■ **EXERCISE INSTRUCTIONS**
Every line in the records below between the one holding "mug: present [32,202,70,233]" and the one holding "book: present [1168,463,1404,553]", inclusive, is to be set down exactly; all other lines are to be left out.

Multi-frame object listings:
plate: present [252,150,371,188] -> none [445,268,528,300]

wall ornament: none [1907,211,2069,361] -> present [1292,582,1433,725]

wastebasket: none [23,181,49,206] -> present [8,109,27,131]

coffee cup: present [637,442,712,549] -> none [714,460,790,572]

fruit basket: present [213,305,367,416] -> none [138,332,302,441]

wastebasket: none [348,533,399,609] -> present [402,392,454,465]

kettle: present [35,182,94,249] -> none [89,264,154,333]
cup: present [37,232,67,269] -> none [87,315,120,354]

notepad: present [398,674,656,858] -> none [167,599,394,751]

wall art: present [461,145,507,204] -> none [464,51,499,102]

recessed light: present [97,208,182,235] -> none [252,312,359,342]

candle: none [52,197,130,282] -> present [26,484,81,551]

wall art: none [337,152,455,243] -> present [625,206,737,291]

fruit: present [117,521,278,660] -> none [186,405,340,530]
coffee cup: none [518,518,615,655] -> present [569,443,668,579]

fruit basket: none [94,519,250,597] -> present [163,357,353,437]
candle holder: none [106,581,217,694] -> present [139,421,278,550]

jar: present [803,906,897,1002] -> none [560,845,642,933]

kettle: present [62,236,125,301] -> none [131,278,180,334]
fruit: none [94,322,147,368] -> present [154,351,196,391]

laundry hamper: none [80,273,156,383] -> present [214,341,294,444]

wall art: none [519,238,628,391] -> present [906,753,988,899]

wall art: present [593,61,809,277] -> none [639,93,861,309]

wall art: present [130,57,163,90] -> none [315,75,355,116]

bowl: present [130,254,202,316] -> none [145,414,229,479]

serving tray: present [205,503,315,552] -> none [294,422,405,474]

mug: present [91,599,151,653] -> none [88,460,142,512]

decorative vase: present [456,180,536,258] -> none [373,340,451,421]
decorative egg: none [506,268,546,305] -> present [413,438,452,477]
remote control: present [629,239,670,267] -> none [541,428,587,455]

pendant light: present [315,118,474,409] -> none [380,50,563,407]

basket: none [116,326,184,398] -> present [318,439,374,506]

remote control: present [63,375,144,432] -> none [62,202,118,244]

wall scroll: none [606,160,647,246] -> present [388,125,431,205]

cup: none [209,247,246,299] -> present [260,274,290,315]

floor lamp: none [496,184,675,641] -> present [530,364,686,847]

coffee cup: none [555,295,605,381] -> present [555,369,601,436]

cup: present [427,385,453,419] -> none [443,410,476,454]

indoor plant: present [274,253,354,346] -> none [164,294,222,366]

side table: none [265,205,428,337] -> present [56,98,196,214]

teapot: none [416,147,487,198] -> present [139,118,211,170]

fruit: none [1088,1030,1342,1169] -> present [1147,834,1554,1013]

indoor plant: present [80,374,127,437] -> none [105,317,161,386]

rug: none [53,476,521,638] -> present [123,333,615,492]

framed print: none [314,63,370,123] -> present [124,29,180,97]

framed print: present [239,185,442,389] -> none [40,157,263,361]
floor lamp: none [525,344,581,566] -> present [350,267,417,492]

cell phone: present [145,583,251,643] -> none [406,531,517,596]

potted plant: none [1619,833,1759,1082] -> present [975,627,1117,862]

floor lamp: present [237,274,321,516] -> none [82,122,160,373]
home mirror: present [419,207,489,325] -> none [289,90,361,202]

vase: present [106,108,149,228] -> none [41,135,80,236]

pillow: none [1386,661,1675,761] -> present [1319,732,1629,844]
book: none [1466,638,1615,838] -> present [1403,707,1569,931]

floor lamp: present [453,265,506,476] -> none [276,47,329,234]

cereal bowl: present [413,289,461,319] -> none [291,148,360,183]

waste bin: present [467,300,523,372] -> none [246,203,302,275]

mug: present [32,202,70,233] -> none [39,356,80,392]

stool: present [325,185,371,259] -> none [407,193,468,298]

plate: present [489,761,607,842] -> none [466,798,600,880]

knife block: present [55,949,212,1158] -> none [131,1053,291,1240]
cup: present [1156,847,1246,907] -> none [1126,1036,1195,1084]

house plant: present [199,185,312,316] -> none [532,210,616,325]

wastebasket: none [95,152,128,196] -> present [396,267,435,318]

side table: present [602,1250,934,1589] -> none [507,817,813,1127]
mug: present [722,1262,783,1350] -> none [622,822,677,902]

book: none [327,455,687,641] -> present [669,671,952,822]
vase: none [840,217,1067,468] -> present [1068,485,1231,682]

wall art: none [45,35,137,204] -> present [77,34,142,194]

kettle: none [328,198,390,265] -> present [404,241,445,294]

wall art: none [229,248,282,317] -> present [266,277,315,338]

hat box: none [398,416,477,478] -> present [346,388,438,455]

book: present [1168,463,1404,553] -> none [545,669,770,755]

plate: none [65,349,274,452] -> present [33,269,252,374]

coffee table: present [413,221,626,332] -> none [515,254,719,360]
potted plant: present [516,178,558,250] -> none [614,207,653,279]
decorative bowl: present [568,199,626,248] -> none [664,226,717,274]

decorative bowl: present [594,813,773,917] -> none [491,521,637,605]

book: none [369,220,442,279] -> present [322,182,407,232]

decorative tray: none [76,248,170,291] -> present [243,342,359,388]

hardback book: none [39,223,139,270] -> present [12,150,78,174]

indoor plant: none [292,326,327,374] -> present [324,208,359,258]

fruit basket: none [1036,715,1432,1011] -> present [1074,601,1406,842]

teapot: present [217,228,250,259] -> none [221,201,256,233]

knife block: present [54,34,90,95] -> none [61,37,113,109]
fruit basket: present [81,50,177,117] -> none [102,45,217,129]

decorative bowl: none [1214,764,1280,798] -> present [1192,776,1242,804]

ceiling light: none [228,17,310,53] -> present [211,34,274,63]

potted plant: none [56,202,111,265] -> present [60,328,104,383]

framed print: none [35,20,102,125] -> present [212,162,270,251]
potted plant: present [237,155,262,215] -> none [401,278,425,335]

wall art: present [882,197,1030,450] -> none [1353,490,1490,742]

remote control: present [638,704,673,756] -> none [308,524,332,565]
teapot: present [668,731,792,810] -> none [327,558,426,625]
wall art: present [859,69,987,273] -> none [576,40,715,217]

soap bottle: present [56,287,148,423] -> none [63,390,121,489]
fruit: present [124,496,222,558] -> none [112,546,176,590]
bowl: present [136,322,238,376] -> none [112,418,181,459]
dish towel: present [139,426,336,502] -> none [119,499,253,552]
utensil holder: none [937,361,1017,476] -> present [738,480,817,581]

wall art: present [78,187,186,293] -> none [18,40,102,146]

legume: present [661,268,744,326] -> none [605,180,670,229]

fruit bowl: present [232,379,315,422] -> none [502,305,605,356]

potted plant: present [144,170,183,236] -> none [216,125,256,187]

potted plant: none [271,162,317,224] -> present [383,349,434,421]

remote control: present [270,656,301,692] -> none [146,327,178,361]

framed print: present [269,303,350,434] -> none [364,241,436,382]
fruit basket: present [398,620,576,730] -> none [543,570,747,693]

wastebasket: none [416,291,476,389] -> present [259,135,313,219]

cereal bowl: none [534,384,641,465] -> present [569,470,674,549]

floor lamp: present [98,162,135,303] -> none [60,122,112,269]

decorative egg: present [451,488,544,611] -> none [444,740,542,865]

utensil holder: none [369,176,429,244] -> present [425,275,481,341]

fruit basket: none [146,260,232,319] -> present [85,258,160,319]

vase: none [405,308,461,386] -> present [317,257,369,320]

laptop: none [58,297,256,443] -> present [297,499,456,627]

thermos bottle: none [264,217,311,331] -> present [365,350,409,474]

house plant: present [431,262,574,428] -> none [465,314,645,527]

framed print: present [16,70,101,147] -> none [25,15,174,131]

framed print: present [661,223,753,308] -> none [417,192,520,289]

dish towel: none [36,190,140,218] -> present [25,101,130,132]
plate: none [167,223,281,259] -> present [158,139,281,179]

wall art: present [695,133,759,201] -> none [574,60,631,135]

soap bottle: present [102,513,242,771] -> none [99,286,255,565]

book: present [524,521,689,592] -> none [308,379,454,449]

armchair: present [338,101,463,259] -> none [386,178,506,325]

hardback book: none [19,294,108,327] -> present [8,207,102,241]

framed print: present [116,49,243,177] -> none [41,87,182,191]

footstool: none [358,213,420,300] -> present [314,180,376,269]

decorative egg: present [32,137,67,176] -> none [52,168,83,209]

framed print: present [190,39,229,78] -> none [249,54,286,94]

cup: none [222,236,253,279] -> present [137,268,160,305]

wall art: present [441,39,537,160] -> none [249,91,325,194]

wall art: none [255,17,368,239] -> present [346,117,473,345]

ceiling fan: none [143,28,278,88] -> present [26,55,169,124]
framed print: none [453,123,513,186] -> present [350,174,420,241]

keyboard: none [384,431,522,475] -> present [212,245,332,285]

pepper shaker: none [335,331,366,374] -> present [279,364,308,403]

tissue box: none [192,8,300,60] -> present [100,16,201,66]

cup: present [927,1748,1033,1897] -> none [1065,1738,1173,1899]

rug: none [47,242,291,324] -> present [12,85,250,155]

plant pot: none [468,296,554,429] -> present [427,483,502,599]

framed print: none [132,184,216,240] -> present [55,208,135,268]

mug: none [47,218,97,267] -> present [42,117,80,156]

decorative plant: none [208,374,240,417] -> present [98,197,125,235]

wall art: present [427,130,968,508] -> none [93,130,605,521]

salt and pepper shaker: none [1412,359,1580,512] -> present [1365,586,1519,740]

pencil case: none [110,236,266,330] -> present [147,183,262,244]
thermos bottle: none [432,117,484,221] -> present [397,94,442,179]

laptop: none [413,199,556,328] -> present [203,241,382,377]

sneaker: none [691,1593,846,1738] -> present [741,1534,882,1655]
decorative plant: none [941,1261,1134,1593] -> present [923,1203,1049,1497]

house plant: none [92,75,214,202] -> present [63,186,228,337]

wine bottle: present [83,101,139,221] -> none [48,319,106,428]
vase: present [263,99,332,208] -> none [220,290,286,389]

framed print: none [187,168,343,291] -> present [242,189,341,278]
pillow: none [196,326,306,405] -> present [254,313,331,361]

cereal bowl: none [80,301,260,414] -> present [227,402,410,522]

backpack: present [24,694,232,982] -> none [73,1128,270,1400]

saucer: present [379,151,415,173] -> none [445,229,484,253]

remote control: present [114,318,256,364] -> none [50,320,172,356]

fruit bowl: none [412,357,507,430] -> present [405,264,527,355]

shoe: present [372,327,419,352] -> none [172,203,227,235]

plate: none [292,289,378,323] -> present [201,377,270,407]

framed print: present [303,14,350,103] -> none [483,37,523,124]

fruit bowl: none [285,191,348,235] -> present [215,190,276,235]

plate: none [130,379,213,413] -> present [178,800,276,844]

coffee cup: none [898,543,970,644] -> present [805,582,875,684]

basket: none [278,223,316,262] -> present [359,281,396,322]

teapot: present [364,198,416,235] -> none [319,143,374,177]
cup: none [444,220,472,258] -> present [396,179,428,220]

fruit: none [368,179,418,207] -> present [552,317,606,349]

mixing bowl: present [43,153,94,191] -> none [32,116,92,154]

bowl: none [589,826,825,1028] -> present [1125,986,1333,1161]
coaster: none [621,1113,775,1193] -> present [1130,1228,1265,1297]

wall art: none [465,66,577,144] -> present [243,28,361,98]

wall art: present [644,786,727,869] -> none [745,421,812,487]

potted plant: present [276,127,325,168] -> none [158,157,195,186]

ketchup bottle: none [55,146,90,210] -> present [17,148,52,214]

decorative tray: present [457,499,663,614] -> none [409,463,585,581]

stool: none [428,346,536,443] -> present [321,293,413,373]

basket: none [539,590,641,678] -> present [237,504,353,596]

■ **WRITTEN RESPONSE**
mug: present [32,202,70,233] -> none [39,356,80,392]

stool: present [325,185,371,259] -> none [407,193,468,298]

plate: present [489,761,607,842] -> none [466,798,600,880]

knife block: present [55,949,212,1158] -> none [131,1053,291,1240]
cup: present [1156,847,1246,907] -> none [1126,1036,1195,1084]

house plant: present [199,185,312,316] -> none [532,210,616,325]

wastebasket: none [95,152,128,196] -> present [396,267,435,318]

side table: present [602,1250,934,1589] -> none [507,817,813,1127]
mug: present [722,1262,783,1350] -> none [622,822,677,902]

book: none [327,455,687,641] -> present [669,671,952,822]
vase: none [840,217,1067,468] -> present [1068,485,1231,682]

wall art: none [45,35,137,204] -> present [77,34,142,194]

kettle: none [328,198,390,265] -> present [404,241,445,294]

wall art: none [229,248,282,317] -> present [266,277,315,338]

hat box: none [398,416,477,478] -> present [346,388,438,455]

book: present [1168,463,1404,553] -> none [545,669,770,755]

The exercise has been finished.